Le timing est cependant probablement une coïncidence puisque la visite en Belgique était déjà prévue avant que le gouvernement ne soit formé. Ensuite, « Tshisekedi a beaucoup voyagé depuis qu’il a prêté serment », dit Berwouts. Il s’est rendu dans les pays voisins du Congo, mais aussi aux États-Unis. Il n’est donc pas vrai que la Belgique était l’une de ses priorités. Pourtant, ce n’est pas un hasard si Bruxelles est sa première destination européenne. Laissons de côté ses liens personnels et familiaux avec la Belgique: la visite d’un président congolais en Belgique reste symbolique pour la plupart des Congolais. Ceci est d’autant plus vrai qu’il sera reçu par le roi Philippe, descendant de Léopold II. La dynastie belge évoque encore des sentiments ambivalents au Congo, mais il est certain qu’être reçu avec les honneurs par le palais royal ne porte pas atteinte au prestige d’un président congolais ».

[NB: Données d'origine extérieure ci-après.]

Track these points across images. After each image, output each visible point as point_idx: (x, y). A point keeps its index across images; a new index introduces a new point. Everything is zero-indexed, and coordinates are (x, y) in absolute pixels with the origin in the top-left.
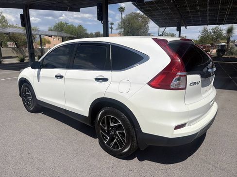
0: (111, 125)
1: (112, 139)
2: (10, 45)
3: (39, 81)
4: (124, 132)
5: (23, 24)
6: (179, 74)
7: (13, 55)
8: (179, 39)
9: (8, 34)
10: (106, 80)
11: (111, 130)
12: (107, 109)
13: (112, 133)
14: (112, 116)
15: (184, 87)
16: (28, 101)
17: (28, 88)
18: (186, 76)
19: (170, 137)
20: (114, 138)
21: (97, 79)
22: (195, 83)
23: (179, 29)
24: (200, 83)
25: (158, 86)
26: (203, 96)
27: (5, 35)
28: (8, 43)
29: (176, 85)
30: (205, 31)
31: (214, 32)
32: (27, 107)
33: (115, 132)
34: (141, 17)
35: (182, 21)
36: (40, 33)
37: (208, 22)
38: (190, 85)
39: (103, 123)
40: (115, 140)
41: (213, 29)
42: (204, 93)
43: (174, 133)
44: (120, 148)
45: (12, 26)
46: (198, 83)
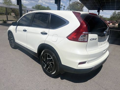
0: (47, 59)
1: (47, 66)
2: (13, 14)
3: (16, 32)
4: (53, 63)
5: (18, 4)
6: (84, 33)
7: (13, 20)
8: (88, 13)
9: (11, 9)
10: (46, 34)
11: (47, 61)
12: (46, 49)
13: (48, 63)
14: (48, 54)
15: (86, 41)
16: (12, 42)
17: (12, 35)
18: (88, 34)
19: (76, 69)
20: (48, 66)
21: (42, 33)
22: (94, 39)
24: (97, 39)
25: (72, 39)
26: (100, 47)
27: (10, 9)
28: (12, 13)
29: (82, 39)
32: (11, 45)
33: (49, 63)
34: (80, 4)
35: (101, 7)
36: (27, 9)
38: (90, 40)
39: (44, 57)
40: (49, 67)
42: (100, 45)
43: (78, 66)
44: (51, 72)
45: (14, 5)
46: (95, 39)
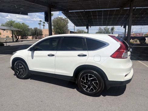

Une telle visite n’est pas non plus mauvaise pour le prestige de la diplomatie belge. « Cette visite confirme notre rôle en Afrique centrale », reconnaît Berwouts. « Au Rwanda, nous n’avons plus rien à dire, mais en République démocratique du Congo et au Burundi, la diplomatie belge joue avec les grands. »

Principaux défis

Nadia Nsayi, chargée de mission pour Broederlijk Delen et Pax Christi Vlaanderen, vient d’effectuer une mission dans quelques villages isolés de la province de Kwilu : « La visite de Tshisekedi en Belgique n’intéresse pas exagérément les foules », dit-elle depuis Kinshasa. « Ce qui n’empêche pas de nombreux Congolais d’espérer que de meilleures relations bilatérales profitent à la population. En particulier la rencontre avec le roi Philippe marque les esprits, bien plus que celle avec le Premier ministre belge ».

Nsayi y voit une raison historique: Mobutu affichait son amitié avec le roi Baudouin. Joseph Kabila a rencontré le roi Albert au début de sa présidence et ira même jusqu’à louer Léopold II. Aujourd’hui, on s’aperçoit que Tshisekedi cherche la légitimité en Belgique, le premier pays de l’UE qu’il visite en tant que président « , dit-elle. Ce symbolisme compte dans un pays comme le Congo. Ce voyage peut renforcer sa position en interne et à l’international. Martin Fayulu doit avoir bien du mal à digérer cette visite en grande pompe, d’autant plus que le gouvernement belge avait initialement réagi de manière très critique à la fraude électorale.

L’un des hôtes belges, par exemple le Premier ministre Michel, abordera-t-il le sujet de Fayulu ? C’est le calme plat autour du chef du nouveau mouvement d’opposition Lamuka, qui, selon des observateurs neutres, a remporté les élections avec une longueur d’avance. « Cette page a été tournée « , dit Berwouts. « La Belgique, et par extension l’ensemble de la communauté internationale se sont résignées au changement de pouvoir. Les Congolais ont d’ailleurs fait de même. OK, les élections n’ont pas été justes, mais personne ne s’attendait à ce qu’elles le soient. Pour les Congolais, ce qui compte, c’est que Kabila ne soit plus président et que son dauphin ait été battu par un candidat de l’opposition. Peu auraient osé espérer une transition d’une telle ampleur sans que le pays n’explose. »

La question demeure, bien sûr, de savoir si Tshisekedi et son nouveau gouvernement sont capables de s’attaquer aux immenses problèmes du Congo. L’insécurité chronique dans l’est du pays, l’épidémie d’Ebola, la pauvreté et le sous-développement : les défis ne manquent pas. « Personne ne s’attend à ce qu’il s’attaque à tous les problèmes en même temps « , dit Berwouts. Les Congolais attendent de lui qu’il tienne sa principale promesse électorale : mettre fin à la kleptocratie et améliorer les conditions de vie. S’il peut créer une avancée dans ces domaines, il peut accumuler du crédit pour prendre d’autres mesures.